> _Stored data entries_
▬▬▬

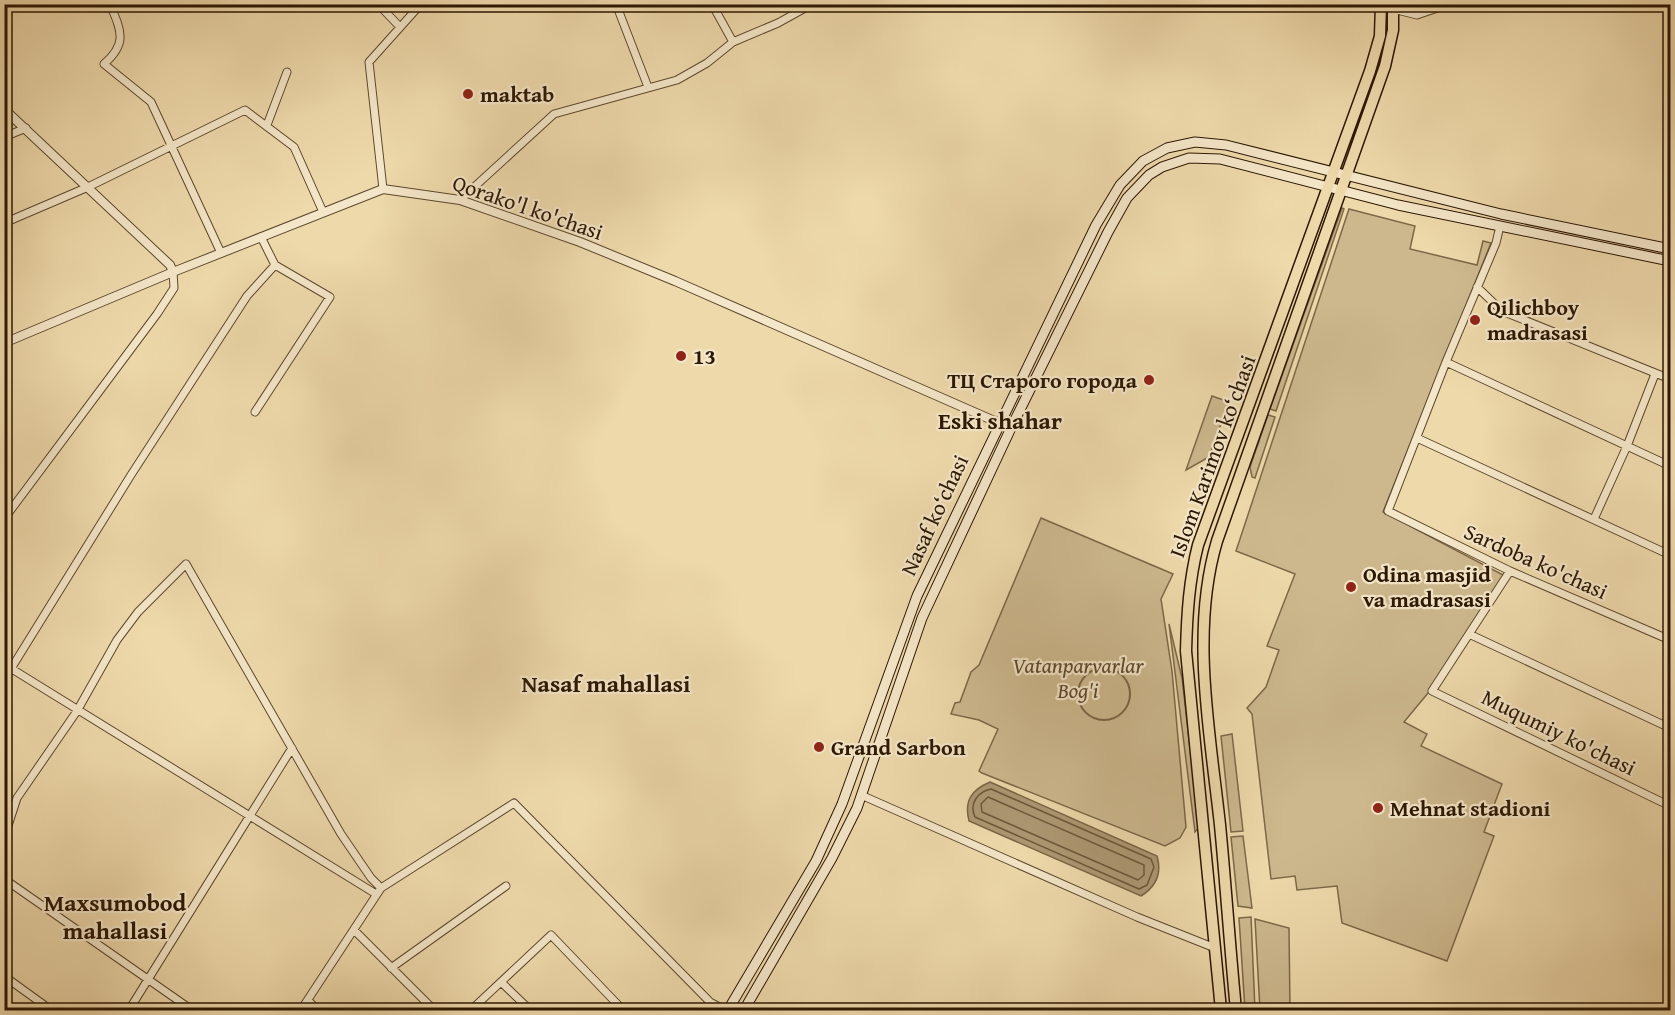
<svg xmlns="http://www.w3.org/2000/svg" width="1675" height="1015" viewBox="0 0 1675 1015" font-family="'Gentium Book Plus',serif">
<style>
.green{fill:#cdb88e;stroke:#7c6848;stroke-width:1.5}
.water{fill:#ac9772;stroke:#796446;stroke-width:1.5}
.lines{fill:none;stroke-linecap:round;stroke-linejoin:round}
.shore{stroke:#6c573a;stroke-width:1.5}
.stream{stroke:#796446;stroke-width:2}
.minor-casing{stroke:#5c482d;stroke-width:9}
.tertiary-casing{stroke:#5c482d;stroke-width:10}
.secondary-casing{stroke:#2c1703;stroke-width:11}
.primary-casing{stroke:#2c1703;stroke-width:13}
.minor{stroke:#f4e6c8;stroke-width:7}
.tertiary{stroke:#f4e6c8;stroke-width:8}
.secondary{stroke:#f4e6c8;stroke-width:9}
.primary{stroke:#eed9ab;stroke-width:10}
.poi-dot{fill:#8f2418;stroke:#f4e6c8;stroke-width:2}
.labels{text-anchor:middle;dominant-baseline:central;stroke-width:4.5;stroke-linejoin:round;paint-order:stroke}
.poi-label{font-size:22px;font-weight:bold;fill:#2c1703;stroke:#f4e6c8;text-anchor:start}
.street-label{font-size:22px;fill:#2c1703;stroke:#f4e6c8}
.park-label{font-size:22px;font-style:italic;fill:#5c472d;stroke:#f4e6c8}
.neighbourhood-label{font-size:24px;font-weight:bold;fill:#2c1703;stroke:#f4e6c8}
</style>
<rect width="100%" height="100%" fill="#eed9ab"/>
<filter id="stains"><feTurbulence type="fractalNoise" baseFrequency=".00333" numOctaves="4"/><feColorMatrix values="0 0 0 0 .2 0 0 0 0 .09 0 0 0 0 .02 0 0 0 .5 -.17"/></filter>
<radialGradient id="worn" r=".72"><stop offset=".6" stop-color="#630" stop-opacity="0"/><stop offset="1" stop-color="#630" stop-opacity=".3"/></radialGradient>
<path class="green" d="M 1342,208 L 1344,209 L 1276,411 L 1270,409 Z
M 1349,209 L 1415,226 L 1410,249 L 1477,265 L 1483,241 L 1491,243 L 1383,512 L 1505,576 L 1433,687 L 1404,722 L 1427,734 L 1421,746 L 1502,784 L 1484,832 L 1494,836 L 1447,961 L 1342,923 L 1337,886 L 1297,890 L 1295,876 L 1271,879 L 1252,714 L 1247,708 L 1266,687 L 1279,650 L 1267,646 L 1295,574 L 1236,551 Z
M 1212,396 L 1229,402 L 1209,457 L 1186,470 Z
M 1268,415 L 1275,417 L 1255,478 L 1252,477 L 1250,467 Z
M 1041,518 L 1173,574 L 1161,599 L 1172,671 L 1186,827 L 1180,838 L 1165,846 L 982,773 L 979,771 L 998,729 L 979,720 L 951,714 L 955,703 L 960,702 L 971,672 L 979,665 Z
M 1169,624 L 1182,678 L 1199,827 L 1195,832 Z
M 1232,734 L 1243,831 L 1231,832 L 1221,736 Z
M 1243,836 L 1252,908 L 1238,906 L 1231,837 Z
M 1251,917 L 1255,1010 L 1245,1010 L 1239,918 Z
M 1255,919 L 1289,928 L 1290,1010 L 1260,1010 Z"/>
<path class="water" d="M 990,782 L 1157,856 C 1162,873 1157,886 1141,896 L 969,821 C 964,801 971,790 990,782 Z"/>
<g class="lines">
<path class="shore" d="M 991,789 L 1151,859 L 1154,867 L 1147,885 L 1139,889 L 975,817 C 969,804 977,792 991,789 Z
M 988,797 L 1144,865 L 1144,875 L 1138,880 L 982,812 L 981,804 Z"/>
<path class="stream" d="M1078 694a26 26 0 1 1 52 0a26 26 0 1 1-52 0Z"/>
<g class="minor-casing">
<path id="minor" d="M 110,4 C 121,31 128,43 104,64 L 151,102 L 221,253
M 378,4 L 400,27
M 616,4 L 648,87
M 712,4 L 733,42
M 1393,9 L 1417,15 L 1449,4
M 267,125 L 287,72
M 4,137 L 26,128
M 383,189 L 369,62 L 421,4
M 460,200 L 554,114 L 677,80 L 707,63 L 733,42 L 778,23 L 807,7 L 805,4
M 4,223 L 88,187 L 245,110 L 294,147 L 323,212
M 1500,226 L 1496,243 L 1446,362 L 1388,511 L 1510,571 L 1670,640
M 1477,287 L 1502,311 L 1670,379
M 1446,362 L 1670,466
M 255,412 L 330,297 L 275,265
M 1417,438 L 1670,555
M 4,519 L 157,314 L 174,288 L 173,272
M 1594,519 L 1627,446 L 1655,374
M 1510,571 L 1432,691 L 1670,806
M 1469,634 L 1670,728
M 12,669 L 376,894
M 4,680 L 131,475 L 247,296 L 275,265 L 261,237
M 861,795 L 1137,917 L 1215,948
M 4,838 L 17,798 L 77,711 L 117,640 L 138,612 L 186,564 L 341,834 L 371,878 L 381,888
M 10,883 L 192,1010
M 354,930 L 434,1010
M 391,968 L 506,886
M 4,976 L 51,1010
M 501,982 L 530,1010
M 308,1000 L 317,1010
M 129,1010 L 292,748
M 301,1010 L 381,888 L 514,803 L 710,1002 L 725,1010
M 471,1010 L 551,935 L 623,1010"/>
</g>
<g class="tertiary-casing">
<path id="tertiary" d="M 4,109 L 170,265 L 173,272
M 4,343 L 173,272 L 383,189 L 460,200 L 580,242 L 675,281 L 999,423"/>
</g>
<g class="secondary-casing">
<path id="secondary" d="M 728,1010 L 816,861 L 842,804 L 917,596 L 1096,225 L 1120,185 L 1143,161 L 1167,148 L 1195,142 L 1226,145 L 1501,214 L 1670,249
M 744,1010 L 832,858 L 857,808 L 922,618 L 1011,428 L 1108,232 L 1127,198 L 1149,175 L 1162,167 L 1189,158 L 1220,159 L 1398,205 L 1670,261"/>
</g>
<g class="primary-casing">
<path id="primary" d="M 1221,1010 L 1186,651 C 1187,614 1189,581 1198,545 L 1370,71 L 1380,36 L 1381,4
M 1236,1010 C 1230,949 1226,887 1220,825 C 1210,732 1190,632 1217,541 L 1385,66 L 1393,30 L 1393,4"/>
</g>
<use href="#minor" class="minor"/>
<use href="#tertiary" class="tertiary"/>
<use href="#secondary" class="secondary"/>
<use href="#primary" class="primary"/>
</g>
<g class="poi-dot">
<circle cx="468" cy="94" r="6"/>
<circle cx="1475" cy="320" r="6"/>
<circle cx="681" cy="356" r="6"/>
<circle cx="1149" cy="380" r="6"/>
<circle cx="1351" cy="587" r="6"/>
<circle cx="819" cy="747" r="6"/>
<circle cx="1378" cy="808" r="6"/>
</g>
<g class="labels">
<g class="poi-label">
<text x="480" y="94">maktab</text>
<text x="1487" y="307">Qilichboy<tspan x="1487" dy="25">madrasasi</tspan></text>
<text x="693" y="356">13</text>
<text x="1137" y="380" text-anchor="end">ТЦ Старого города</text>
<text x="1363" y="574">Odina masjid<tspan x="1363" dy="25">va madrasasi</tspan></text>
<text x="831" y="747">Grand Sarbon</text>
<text x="1390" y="808">Mehnat stadioni</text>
</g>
<g class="street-label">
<text transform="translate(528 207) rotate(19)">Qorako'l ko'chasi</text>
<text transform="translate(1212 456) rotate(-70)">Islom Karimov ko‘chasi</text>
<text transform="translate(934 515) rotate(-65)">Nasaf ko‘chasi</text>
<text transform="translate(1536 561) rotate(24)">Sardoba ko'chasi</text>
<text transform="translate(1559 732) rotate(26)">Muqumiy ko'chasi</text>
</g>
<g class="park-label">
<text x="1078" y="665">Vatanparvarlar<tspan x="1078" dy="25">Bog'i</tspan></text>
</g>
<g class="neighbourhood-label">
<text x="1000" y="420">Eski shahar</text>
<text x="606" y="683">Nasaf mahallasi</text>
<text x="115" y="902">Maxsumobod<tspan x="115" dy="28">mahallasi</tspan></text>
</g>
</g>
<rect width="1675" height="1015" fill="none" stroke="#eed9ab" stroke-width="24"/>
<rect x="6" y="6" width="1663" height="1003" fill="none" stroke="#2c1703" stroke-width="3"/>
<rect x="12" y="12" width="1651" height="991" fill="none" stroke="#2c1703" stroke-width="1.5"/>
<rect width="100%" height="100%" filter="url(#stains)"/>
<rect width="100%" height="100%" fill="url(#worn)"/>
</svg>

▬▬▬

> _What you are asked to do_
Copy every line from the entries that contains the word "worn".

> _Solution to the exercise_
<radialGradient id="worn" r=".72"><stop offset=".6" stop-color="#630" stop-opacity="0"/><stop offset="1" stop-color="#630" stop-opacity=".3"/></radialGradient>
<rect width="100%" height="100%" fill="url(#worn)"/>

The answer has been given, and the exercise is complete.